Jamada Lukooya says: “Captain Alituha Stephen and his four soldiers came to the Masjid and ordered us out. When I mentioned my name, they released the others and held me. I was beaten and taken to the shores. I was ordered to enter the lake and run back to the shores as the beating continued. They had bundles of canes. They told me I was lucky because the President had ordered that I be shot dead. That the lashes I was subjected to was a lighter sentence.”
Not even women are spared. “They told me to search the house. When they found nothing, they started beating me. They even tried to strangle me, saying the President gave them guns to kill me,” says Zakia Naigaga.
However, the head of operations at the army marine unit, Maj James Niwagaba, says their tough stance is premised on the criminality of some locals engaged in illegal fishing.
“If one brings an axe to hit me, I will use skills to dislodge him. Some of them take alcohol, if you are not careful they can cut off your head. As a responsible UPDF officer, how can I allow a person without a national ID to cut me? Reasonable force cannot apply when a person is armed with a panga,” says Maj Niwagaba.
Army speak out
He also reveals that many of the victims have drowned. “When we go after them, they try to flee and drown in the lake,” he adds.

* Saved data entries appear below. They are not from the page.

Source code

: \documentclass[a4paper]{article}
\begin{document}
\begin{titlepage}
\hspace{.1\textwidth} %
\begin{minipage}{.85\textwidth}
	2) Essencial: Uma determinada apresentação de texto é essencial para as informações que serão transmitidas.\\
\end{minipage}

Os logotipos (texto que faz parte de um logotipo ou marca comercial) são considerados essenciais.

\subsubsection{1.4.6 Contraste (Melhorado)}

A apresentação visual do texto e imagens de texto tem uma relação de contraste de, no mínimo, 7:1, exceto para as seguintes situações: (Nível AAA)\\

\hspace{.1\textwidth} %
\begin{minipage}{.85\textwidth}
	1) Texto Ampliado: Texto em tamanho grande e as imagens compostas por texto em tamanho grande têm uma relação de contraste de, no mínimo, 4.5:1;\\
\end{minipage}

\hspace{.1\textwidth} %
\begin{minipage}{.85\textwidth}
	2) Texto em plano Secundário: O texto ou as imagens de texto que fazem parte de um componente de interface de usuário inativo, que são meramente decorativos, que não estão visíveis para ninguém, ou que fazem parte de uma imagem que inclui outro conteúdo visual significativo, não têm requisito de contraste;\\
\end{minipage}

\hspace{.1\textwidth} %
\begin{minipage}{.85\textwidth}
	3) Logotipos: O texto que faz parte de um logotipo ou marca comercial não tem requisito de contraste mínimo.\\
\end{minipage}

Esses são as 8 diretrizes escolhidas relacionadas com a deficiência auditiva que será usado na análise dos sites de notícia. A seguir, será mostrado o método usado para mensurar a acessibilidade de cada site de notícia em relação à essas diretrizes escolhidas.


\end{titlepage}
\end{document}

As Maj Niwagaba notes, some of the fishermen are involved in overfishing and catching immature fish, a practice that compelled government to intensify operations to end illegal fishing. A number of people have, in the past few years, been arrested and prosecuted on suspicion of taking part in the illegal activity.
And the UPDF operations have yielded positive results, with recent reports indicating an increase in fish stock on Lake Victoria.
But law enforcement by UPDF must be within the rule of law to ensure no lives are lost in the process of curbing illegal fishing.
Residents claim that when soldiers raid landing sites or islands, they do not discriminate when inflicting torture. Even those who are not involved in the fishing business are targeted indiscriminately.
Enforcement officers under the guise of ridding the lake of bad fishing practices have also been accused of forming cartels and joining the lucrative trade.
“There is a mafia on the lake which relies on the army to chase their colleagues. This might bring chaos because there are many people who depend on the lake for livelihood,” says Swaib Juma.
A total of 14 lawmakers who represent the fishing community met with the President on December 10 at his Kisozi home and asked him to prevail over the operatives to use reasonable force and court to try suspects.
“We also requested the President to ensure that he gets us relief in terms of food, iron sheets and mattresses for the people who were displaced by the army officers to ensure that they are resettled,” says Ms Aida Nabayega, the Kalangala Woman MP.
Asking if police is complicit to the human rights abuses, the spokesperson, Mr Emilian Kayima, says: “Torture is unlawful, there is no justification whatsoever that would allow me as a public officer in my public capacity or private capacity to torture anyone, let alone to kill. Now if anybody lost a loved one because of this, let us have this on record. When we have this on record, we shall hold those who were mandated to do this work and they didn’t do it accountable.”
Barely any action has been taken against those who perpetrate these crimes as jitters continue to envelope the fishing community.
Many, including those who are not fishermen, fear that the soldiers will soon return to sow mayhem.